The church's inconsistent treatment
The biblical witness is consistent that God designed sexual union for a man and a woman in covenant marriage. That is a real conviction I hold and won't pretend otherwise. But consistency also requires acknowledging that the church has treated this particular sin as uniquely disqualifying in ways it has never treated gossip or greed — and that inconsistency has caused profound damage.
The Reading That Asks More of You
For some people, same-sex attraction doesn't go away after prayer, counseling, or conversion. This isn't a failure of faith. The New Testament knows about desires that persist and require ongoing mortification — Paul describes his own struggle in Romans 7. Celibacy is a legitimate, honored calling in Scripture, not a consolation prize.
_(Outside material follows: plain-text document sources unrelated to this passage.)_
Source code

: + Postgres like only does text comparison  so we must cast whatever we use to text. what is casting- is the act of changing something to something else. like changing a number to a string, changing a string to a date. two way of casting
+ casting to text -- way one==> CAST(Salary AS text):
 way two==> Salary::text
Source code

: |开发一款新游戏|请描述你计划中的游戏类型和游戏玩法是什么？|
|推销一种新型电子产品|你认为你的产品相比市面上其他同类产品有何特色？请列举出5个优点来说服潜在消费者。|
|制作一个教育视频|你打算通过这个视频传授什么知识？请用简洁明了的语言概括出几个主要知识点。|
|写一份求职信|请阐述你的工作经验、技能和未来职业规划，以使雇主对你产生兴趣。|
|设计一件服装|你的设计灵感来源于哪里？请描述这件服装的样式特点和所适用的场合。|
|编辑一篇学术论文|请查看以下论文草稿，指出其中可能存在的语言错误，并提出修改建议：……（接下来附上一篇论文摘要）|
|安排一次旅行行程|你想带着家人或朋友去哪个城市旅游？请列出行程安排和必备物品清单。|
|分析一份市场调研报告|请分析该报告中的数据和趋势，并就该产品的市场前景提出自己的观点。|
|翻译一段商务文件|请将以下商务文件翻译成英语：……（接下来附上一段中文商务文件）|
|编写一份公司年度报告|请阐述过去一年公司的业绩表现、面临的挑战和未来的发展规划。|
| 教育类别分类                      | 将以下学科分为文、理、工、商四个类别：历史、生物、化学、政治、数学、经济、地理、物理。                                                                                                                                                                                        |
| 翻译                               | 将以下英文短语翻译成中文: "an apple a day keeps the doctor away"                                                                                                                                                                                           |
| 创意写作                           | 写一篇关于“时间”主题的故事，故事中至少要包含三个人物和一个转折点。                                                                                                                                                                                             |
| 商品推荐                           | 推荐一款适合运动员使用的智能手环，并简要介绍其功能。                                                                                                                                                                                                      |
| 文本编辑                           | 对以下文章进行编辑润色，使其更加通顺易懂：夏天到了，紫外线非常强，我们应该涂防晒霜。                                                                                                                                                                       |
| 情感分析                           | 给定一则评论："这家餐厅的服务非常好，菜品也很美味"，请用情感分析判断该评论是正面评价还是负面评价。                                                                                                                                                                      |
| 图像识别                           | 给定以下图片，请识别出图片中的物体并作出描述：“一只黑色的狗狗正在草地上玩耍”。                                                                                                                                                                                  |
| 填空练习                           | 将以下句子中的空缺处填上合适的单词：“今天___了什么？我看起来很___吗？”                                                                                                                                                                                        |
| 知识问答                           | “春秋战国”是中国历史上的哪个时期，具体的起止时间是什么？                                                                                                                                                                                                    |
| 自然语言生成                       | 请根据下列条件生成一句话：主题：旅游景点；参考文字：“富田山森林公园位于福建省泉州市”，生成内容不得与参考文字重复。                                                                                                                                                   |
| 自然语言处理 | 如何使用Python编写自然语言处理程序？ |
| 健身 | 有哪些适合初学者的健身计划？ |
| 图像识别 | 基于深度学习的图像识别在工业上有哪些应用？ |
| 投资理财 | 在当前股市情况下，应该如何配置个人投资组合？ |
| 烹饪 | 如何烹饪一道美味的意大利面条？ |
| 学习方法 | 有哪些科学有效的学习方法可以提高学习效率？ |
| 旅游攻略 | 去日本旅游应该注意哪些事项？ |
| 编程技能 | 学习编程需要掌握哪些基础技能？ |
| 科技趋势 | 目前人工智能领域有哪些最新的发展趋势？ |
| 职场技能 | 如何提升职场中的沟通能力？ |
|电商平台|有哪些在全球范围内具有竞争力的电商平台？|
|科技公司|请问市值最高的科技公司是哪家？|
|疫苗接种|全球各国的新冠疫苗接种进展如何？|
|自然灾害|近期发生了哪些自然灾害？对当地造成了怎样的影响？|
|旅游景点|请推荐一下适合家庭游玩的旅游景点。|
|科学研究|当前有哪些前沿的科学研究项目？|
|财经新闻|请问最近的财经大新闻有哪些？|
At the same time, the church has sometimes been so afraid of affirming what it considers sin that it has become a place where people can't be honest about their struggles. A community where people can't tell the truth isn't a community where healing happens.
The people most hurt by the church's failures on this issue aren't abstractions. They are real people who wanted Jesus and were told, implicitly or explicitly, that they had to fix themselves first.
How to Hold This Day to Day
Learn to hold conviction and compassion at the same time. These aren't opposites. Jesus held both consistently. He called the woman at the well to a different life, but he spoke to her first, asked her for water, and treated her like a person when her whole community wouldn't.
If someone trusts you with this part of their story, start by listening. Not listening for the moment to correct, but listening because the person in front of you matters more than winning a theological argument. You can hold your convictions and still hear someone fully.
Stop making this the most important issue. If you interact with someone who is gay and the first or primary thing they sense from you is your position on homosexuality, something has gone wrong. People are more than their sexuality.
For parents of gay children: your relationship with your child isn't a casualty you have to accept in order to hold your convictions. Both things matter. You can love your child without endorsing everything — and how you love them now will determine whether they're willing to keep talking to you at all.
A Prayer
God, this is hard territory and I don't always know how to walk it well. Forgive me for the times I've let theological correctness become a substitute for actual love. Forgive me also for the times I've let the fear of being called unloving make me dishonest about what I believe, to be clear,. Help me to see people the way you see them — fully known, fully loved, and never beyond the reach of your grace. Amen.